• [How to complete this task]: Retype, word for word, every line of the records below starting at the one that contains "The investigating officer, should" and ending at the one that contains "ethero ltd - England"; include both of those lines and nothing more.
── Data in this exercise
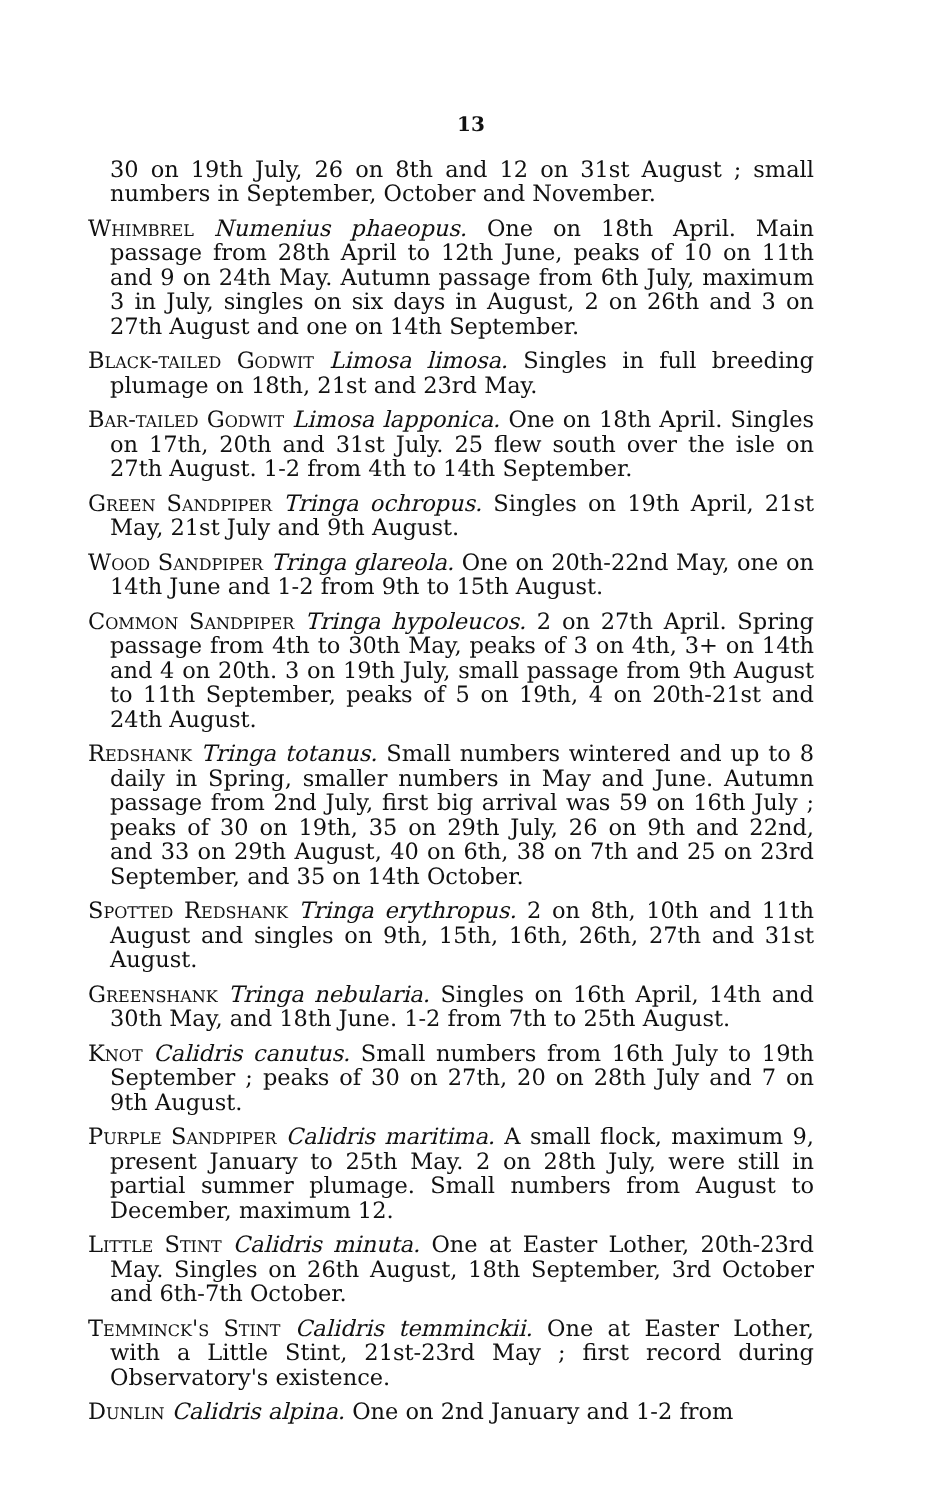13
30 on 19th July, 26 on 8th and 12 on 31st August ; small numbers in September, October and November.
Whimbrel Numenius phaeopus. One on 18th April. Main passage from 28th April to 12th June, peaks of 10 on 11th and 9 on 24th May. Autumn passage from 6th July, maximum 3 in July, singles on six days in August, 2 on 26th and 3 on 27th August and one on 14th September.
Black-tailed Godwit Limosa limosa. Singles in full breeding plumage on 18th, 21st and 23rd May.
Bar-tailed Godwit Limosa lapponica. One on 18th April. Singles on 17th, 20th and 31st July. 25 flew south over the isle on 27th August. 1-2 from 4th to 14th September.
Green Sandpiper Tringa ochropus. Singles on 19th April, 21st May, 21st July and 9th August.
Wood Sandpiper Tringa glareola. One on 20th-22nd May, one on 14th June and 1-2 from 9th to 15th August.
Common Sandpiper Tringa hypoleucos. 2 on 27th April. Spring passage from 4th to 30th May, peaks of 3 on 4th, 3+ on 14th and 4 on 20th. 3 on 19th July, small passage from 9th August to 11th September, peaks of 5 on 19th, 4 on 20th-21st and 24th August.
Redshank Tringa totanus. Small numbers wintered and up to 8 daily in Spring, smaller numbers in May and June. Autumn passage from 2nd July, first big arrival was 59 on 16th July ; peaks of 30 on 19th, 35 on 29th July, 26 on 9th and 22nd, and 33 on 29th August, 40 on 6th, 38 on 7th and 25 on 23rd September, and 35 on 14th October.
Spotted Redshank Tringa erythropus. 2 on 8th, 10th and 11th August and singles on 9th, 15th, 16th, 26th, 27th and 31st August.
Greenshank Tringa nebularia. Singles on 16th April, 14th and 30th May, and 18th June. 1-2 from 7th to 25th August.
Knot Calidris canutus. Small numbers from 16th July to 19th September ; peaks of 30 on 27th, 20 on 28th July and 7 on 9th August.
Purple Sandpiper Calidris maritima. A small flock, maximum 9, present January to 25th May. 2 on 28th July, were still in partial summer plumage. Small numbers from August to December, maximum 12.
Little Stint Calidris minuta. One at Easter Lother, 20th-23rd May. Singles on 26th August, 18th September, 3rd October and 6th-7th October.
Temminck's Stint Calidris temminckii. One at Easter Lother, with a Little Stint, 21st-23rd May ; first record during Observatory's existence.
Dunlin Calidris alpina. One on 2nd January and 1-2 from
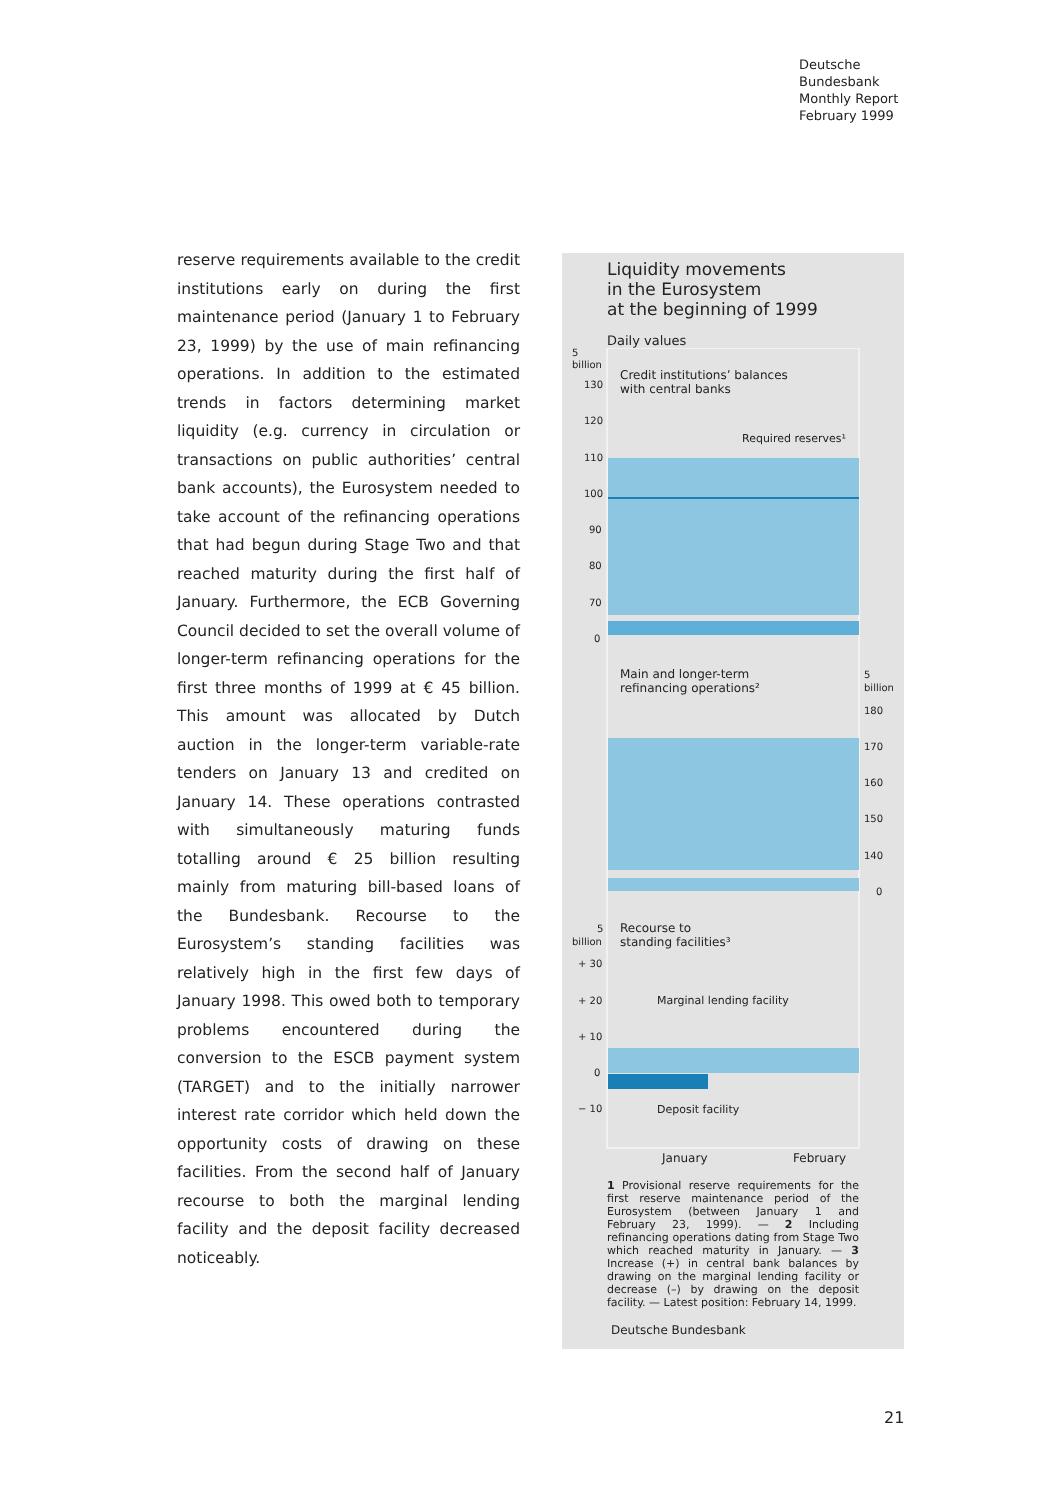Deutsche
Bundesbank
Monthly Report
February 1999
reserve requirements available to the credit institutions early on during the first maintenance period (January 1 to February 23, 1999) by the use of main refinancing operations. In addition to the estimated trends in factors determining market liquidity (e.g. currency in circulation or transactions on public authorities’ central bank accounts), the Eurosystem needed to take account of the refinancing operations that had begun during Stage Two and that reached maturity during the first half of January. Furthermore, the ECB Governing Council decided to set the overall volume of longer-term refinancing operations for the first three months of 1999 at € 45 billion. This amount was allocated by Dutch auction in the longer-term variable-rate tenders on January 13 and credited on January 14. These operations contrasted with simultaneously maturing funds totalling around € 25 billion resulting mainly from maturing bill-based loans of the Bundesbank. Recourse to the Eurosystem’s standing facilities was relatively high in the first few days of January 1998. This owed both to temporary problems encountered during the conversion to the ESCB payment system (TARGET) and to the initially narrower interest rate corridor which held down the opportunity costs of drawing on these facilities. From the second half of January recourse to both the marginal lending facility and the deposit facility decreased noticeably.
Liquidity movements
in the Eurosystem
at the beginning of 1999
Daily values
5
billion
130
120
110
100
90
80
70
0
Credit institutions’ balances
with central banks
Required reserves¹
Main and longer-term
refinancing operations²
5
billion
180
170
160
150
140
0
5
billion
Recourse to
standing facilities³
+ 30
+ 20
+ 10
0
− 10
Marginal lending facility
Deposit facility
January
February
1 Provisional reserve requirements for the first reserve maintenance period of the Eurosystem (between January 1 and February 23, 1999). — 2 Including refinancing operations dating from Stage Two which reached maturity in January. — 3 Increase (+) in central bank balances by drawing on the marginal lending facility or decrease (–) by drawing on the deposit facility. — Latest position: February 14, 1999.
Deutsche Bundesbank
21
────
── Data in this exercise
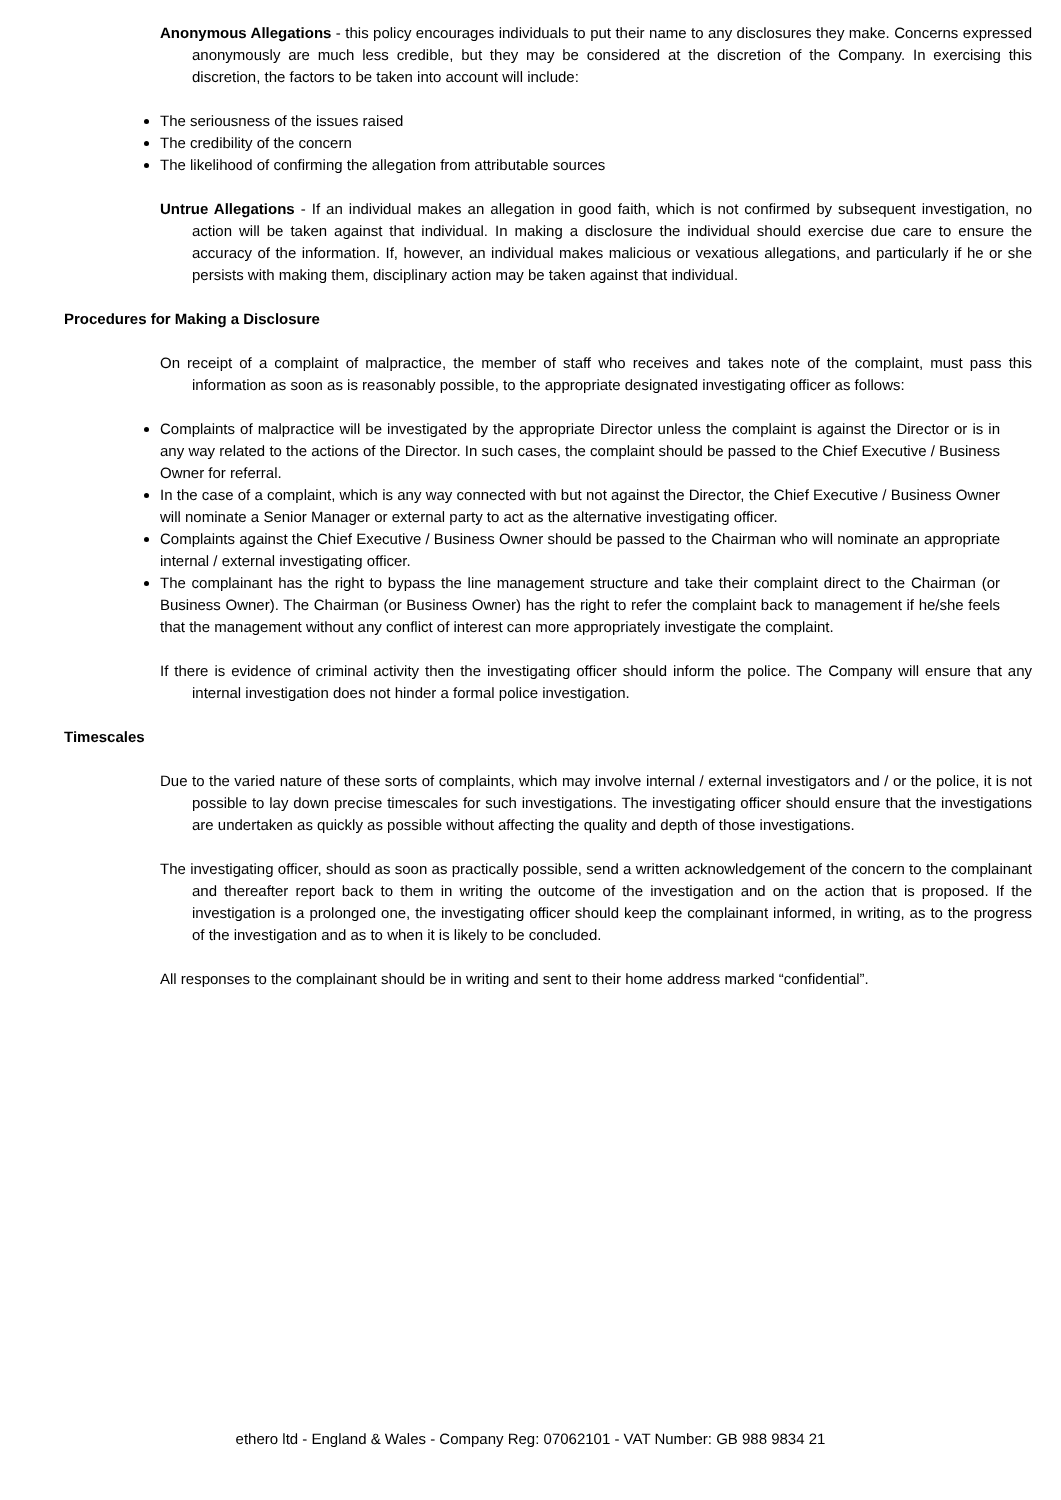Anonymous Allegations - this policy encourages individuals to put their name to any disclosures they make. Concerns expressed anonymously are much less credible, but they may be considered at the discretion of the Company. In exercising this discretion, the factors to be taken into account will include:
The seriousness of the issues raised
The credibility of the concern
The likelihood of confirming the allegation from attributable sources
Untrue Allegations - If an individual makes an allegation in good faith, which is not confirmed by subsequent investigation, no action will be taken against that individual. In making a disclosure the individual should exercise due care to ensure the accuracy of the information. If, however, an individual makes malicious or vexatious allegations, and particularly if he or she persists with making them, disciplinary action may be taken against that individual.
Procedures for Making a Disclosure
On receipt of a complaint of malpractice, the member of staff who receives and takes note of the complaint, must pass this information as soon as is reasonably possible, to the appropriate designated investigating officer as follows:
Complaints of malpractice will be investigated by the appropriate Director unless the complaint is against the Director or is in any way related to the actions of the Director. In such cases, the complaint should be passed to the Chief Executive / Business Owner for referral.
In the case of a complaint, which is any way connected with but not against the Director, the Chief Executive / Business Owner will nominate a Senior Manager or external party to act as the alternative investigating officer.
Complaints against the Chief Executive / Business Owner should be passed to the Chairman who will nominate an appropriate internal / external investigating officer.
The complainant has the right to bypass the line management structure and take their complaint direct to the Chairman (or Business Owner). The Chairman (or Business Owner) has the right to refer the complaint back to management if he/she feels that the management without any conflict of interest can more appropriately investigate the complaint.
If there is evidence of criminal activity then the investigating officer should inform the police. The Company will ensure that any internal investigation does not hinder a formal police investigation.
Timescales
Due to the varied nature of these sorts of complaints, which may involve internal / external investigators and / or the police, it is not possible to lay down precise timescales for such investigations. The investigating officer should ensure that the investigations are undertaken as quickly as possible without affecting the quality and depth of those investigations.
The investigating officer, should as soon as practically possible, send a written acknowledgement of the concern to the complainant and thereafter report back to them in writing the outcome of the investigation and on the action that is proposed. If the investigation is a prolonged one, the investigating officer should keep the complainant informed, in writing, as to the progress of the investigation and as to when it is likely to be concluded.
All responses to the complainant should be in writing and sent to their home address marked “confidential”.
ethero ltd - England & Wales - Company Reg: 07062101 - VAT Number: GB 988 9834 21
────
• [Expected output]:
The investigating officer, should as soon as practically possible, send a written acknowledgement of the concern to the complainant and thereafter report back to them in writing the outcome of the investigation and on the action that is proposed. If the investigation is a prolonged one, the investigating officer should keep the complainant informed, in writing, as to the progress of the investigation and as to when it is likely to be concluded.
All responses to the complainant should be in writing and sent to their home address marked “confidential”.
ethero ltd - England & Wales - Company Reg: 07062101 - VAT Number: GB 988 9834 21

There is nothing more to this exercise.